ColFigPhotoAttnNet: Reliable Finger Photo Presentation Attack Detection Leveraging Window-Attention on Color Spaces
Anudeep Vurity, Emanuela Marasco, Raghavendra Ramachandra, Jongwoo Park
TL;DR
This work tackles the cross-device robustness problem in finger photo presentation attack detection by introducing ColFigPhotoAttnNet, a hybrid architecture that processes RGB, HSV, and YCbCr color spaces in parallel via MobileNet V3 backbones. It employs window-based self-attention within 7×7 local regions to capture localized color-space relationships, followed by a Nested Residual Block predictor and 8-bit dynamic quantization for mobile deployment. The framework is evaluated on three finger-photo datasets across inter- and intra-capture settings, demonstrating superior generalization compared to state-of-the-art CNNs and transformers, and revealing the benefits of multi-color-space fusion alongside the trade-offs introduced by quantization.

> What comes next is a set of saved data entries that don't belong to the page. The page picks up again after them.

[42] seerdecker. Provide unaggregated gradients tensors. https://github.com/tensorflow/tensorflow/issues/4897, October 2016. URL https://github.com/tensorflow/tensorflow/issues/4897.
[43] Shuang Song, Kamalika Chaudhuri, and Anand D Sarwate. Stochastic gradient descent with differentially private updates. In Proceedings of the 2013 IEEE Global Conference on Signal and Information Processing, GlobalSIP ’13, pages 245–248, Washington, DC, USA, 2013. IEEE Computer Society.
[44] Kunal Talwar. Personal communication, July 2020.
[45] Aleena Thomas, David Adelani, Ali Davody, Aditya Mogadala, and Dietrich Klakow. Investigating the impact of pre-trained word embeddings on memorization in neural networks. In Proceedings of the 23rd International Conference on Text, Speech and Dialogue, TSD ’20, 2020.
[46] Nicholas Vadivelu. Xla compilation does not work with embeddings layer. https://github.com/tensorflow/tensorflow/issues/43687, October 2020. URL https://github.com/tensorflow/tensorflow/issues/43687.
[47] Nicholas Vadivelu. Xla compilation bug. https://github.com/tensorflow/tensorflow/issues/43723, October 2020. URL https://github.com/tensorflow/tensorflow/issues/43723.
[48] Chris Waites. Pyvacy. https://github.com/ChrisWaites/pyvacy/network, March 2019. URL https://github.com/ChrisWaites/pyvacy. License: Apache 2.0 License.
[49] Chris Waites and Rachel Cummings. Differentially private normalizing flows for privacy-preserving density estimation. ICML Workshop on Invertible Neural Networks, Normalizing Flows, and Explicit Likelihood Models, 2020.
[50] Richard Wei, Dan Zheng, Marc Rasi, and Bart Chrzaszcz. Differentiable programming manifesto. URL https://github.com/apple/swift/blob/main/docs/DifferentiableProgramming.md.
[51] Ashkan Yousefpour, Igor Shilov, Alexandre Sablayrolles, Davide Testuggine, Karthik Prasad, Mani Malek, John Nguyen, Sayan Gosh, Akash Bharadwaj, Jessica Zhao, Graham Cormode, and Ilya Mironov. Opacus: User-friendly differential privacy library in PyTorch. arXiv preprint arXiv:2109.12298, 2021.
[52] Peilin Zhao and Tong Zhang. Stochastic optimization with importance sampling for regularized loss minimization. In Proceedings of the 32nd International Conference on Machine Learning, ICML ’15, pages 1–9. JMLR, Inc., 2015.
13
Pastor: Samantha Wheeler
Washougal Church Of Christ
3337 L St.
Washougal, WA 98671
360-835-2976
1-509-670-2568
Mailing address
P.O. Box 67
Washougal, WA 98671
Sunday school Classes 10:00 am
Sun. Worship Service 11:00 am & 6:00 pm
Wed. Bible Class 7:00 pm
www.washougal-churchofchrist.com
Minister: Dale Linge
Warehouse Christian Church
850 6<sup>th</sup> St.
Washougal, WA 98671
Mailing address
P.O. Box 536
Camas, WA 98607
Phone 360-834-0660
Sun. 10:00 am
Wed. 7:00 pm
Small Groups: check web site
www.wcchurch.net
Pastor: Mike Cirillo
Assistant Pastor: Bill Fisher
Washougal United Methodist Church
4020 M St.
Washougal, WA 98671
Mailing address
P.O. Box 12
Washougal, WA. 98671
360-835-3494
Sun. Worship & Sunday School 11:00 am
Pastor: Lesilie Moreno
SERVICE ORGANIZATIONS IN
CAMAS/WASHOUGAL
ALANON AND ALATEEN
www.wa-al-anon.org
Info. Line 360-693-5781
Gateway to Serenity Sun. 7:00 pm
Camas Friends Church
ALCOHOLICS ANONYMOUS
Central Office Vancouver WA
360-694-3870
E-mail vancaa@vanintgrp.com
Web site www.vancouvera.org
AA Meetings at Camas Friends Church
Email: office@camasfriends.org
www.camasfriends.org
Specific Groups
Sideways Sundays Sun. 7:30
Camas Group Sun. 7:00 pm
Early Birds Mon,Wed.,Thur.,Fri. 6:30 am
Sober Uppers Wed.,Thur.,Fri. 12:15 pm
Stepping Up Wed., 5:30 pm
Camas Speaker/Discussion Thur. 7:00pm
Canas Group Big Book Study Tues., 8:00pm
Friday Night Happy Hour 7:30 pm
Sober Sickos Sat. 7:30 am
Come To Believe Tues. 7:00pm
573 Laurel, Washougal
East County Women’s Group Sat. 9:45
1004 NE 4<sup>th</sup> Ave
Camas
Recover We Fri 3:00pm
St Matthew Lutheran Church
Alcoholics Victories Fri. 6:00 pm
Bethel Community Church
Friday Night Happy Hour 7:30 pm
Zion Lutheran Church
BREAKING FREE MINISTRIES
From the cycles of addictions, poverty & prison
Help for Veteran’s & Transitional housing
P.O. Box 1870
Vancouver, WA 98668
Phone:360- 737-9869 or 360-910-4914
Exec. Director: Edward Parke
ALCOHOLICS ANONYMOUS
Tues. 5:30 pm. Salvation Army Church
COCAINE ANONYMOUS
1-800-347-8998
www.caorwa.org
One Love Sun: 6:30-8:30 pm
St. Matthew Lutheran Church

The results emphasize the impact of capture-device evolution on PAD performance and highlight ColFigPhotoAttnNet as a practical, efficient solution for robust, device-agnostic finger photo PAD in real-world mobile security contexts.
Abstract
Finger photo Presentation Attack Detection (PAD) can significantly strengthen smartphone device security. However, these algorithms are trained to detect certain types of attacks. Furthermore, they are designed to operate on images acquired by specific capture devices, leading to poor generalization and a lack of robustness in handling the evolving nature of mobile hardware. The proposed investigation is the first to systematically analyze the performance degradation of existing deep learning PAD systems, convolutional and transformers, in cross-capture device settings. In this paper, we introduce the ColFigPhotoAttnNet architecture designed based on window attention on color channels, followed by the nested residual network as the predictor to achieve a reliable PAD. Extensive experiments using various capture devices, including iPhone13 Pro, GooglePixel 3, Nokia C5, and OnePlusOne, were carried out to evaluate the performance of proposed and existing methods on three publicly available databases. The findings underscore the effectiveness of our approach.